渡部恒三「とにかく小沢を代表にしちゃいけないというので、みんな菅に入れたけど、本当にひでえのにやらせちゃったな」(MSN産経)
「とにかく小沢を代表にしちゃいけない」と言うのは小沢拒絶感の国民世論に従った、いわば国民世論に「逆行」しない趨勢として受入れた自分たちの態度でもあったはずだ。
自分たちが小沢氏に拒絶感を持っていたとしても、国民世論が拒絶感を持っていなかったなら、大分薄めなければならなかった趨勢であったろう。
いずれにしても昨年の代表選当時の「どちらが次期代表に相応しいか」の国民世論の大差の菅判定は正しい評価・判断ではなかった。
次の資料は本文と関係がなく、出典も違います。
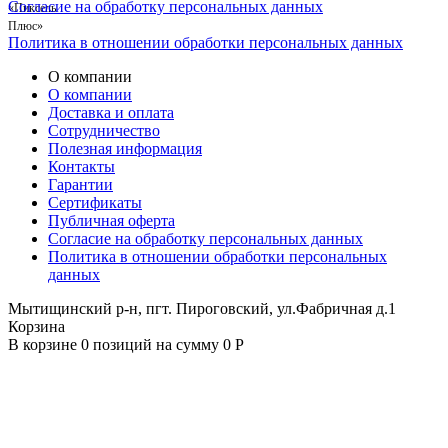
Согласие на обработку персональных данных
Политика в отношении обработки персональных данных
О компании
О компании
Доставка и оплата
Сотрудничество
Полезная информация
Контакты
Гарантии
Сертификаты
Публичная оферта
Согласие на обработку персональных данных
Политика в отношении обработки персональных
данных
Мытищинский р-н, пгт. Пироговский, ул.Фабричная д.1
Корзина
В корзине 0 позиций на сумму 0 Р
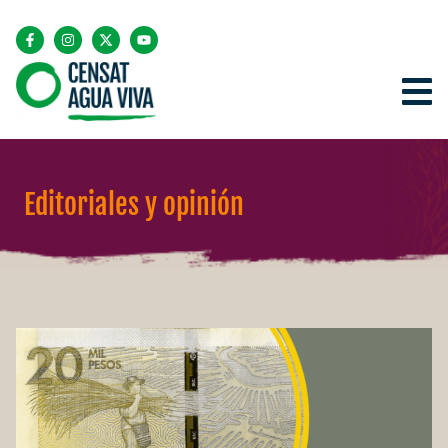
Editoriales y opinión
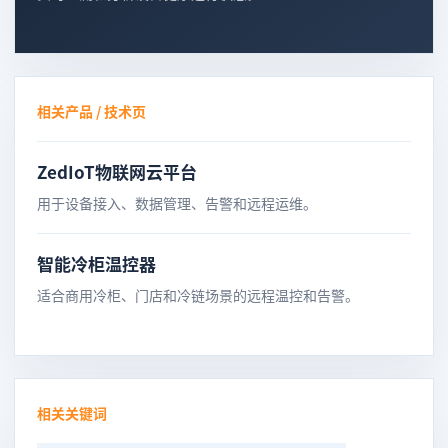
相关产品 / 技术页
ZedIoT物联网云平台
用于设备接入、数据管理、告警和远程运维。
智能冷柜温控器
适合商用冷柜、门店和冷链场景的远程温控和告警。
相关关键词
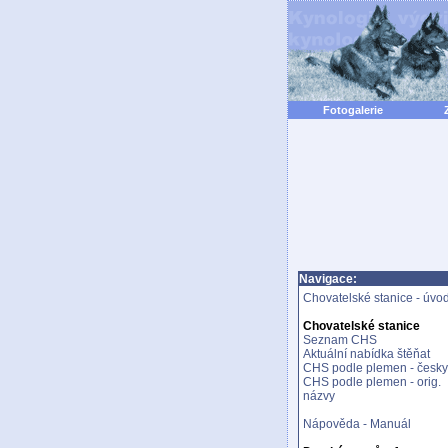
Fotogalerie
Navigace:
Chovatelské stanice - úvo
Chovatelské stanice
Seznam CHS
Aktuální nabídka štěňat
CHS podle plemen - česky
CHS podle plemen - orig.
názvy
Nápověda - Manuál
もし渡部恒三がこのことを厳密に学習していたなら、「とにかく小沢を代表にしちゃいけないというので」云々と言っている以上、厳密に学習していなければならないはずだが、「所属議員一人一人が、国民の世論で選ぶと確信しており、世論に逆行するような結果にはならないと思う」などとは決して言えなかったはずだ。
学習していないままに単に菅を選択して「ひでえ」目に遭ったからとこれまでの推移を表面的に解釈して反省しただけで終わらせているから言えるのであって、厳密に学習していない以上、ご都合主義の世論調査の利用ということになる。
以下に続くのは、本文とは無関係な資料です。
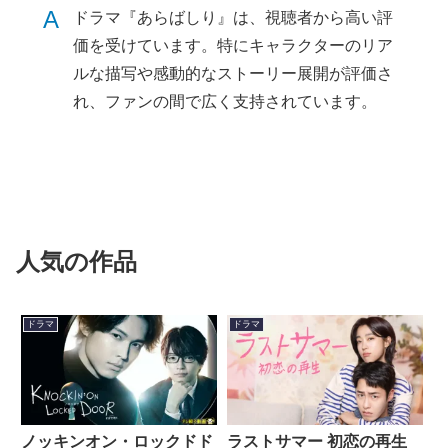
A
ドラマ『あらばしり』は、視聴者から高い評
価を受けています。特にキャラクターのリア
ルな描写や感動的なストーリー展開が評価さ
れ、ファンの間で広く支持されています。
人気の作品
ドラマ
ドラマ
ノッキンオン・ロックドド
ラストサマー 初恋の再生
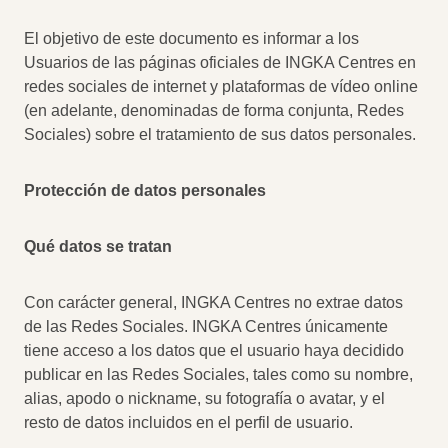
El objetivo de este documento es informar a los
Usuarios de las páginas oficiales de INGKA Centres en
redes sociales de internet y plataformas de vídeo online
(en adelante, denominadas de forma conjunta, Redes
Sociales) sobre el tratamiento de sus datos personales.
Protección de datos personales
Qué datos se tratan
Con carácter general, INGKA Centres no extrae datos
de las Redes Sociales. INGKA Centres únicamente
tiene acceso a los datos que el usuario haya decidido
publicar en las Redes Sociales, tales como su nombre,
alias, apodo o nickname, su fotografía o avatar, y el
resto de datos incluidos en el perfil de usuario.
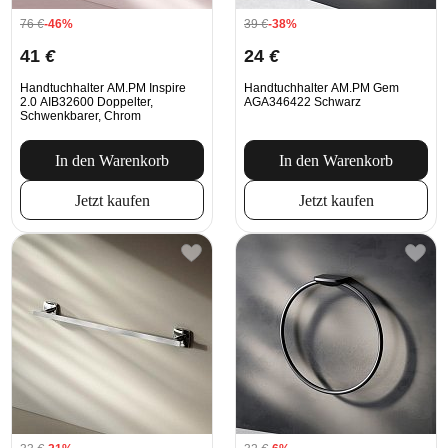
76
€
-46%
39
€
-38%
41
€
24
€
Handtuchhalter AM.PM Inspire
Handtuchhalter AM.PM Gem
2.0 AIB32600 Doppelter,
AGA346422 Schwarz
Schwenkbarer, Chrom
In den Warenkorb
In den Warenkorb
Jetzt kaufen
Jetzt kaufen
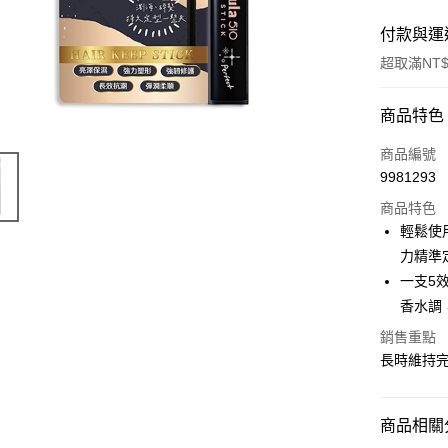
付款與運
超取滿NT$
付款方式
商品特色
POYA支付
商品編號
9981293
信用卡一
商品特色
超商取貨
輕鬆使
力精準
LINE Pay
一支5
Apple Pay
香水調
街口支付
銷售重點
長時維持
悠遊付
Google Pa
商品相關分
AFTEE先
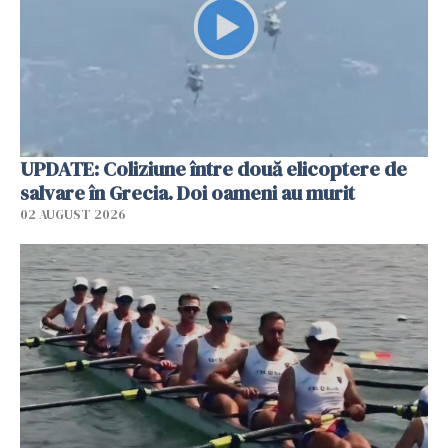
UPDATE: Coliziune între două elicoptere de
salvare în Grecia. Doi oameni au murit
02 AUGUST 2026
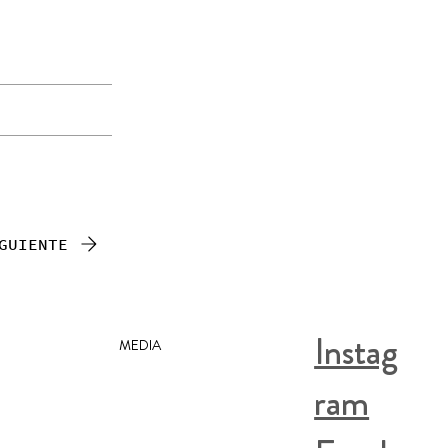
GUIENTE
Instag
MEDIA
ram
二つの側面を持つ世論調査に於ける結果責任に対する評価・判断は内閣の政治の結果を見ての評価・判断だから、小沢アレルギーの反動といった特別の事情が付け加わらない限りほぼ当たると言えるが、結果を見ないうちの期待に対する評価・判断は必ずしも期待通りの成果を生むとは限らない。
何ら学習能力がないことからすると、何のために民主党最高顧問に就いているのか意味不明である。
確かに次期代表としての期待値が高い前原誠司は国交相や外相を経験していて、大臣時代の結果責任を例え評価していたとしても、首相は未経験であって、首相としてのどのような結果責任も誰も見ていないから、期待することはできても、結果責任に対する評価・判断は不可能である。
但し参考となるのは民主党全体を率いていた代表時代に根拠も裏付けも確かめもせずに虚構の事実を振り回しただけのメール問題に自ら深く関わって責任を取り辞任するという、リーダーに必須の能力である情報管理と情報駆使という点でリーダーに相応しくない失態を犯している。
時間の経過が政治家として成長を果たしているだろうが、それでも世論調査に於ける期待に対する評価・判断は常に正しい
姿を取るとは限らないという事実に変わりはない。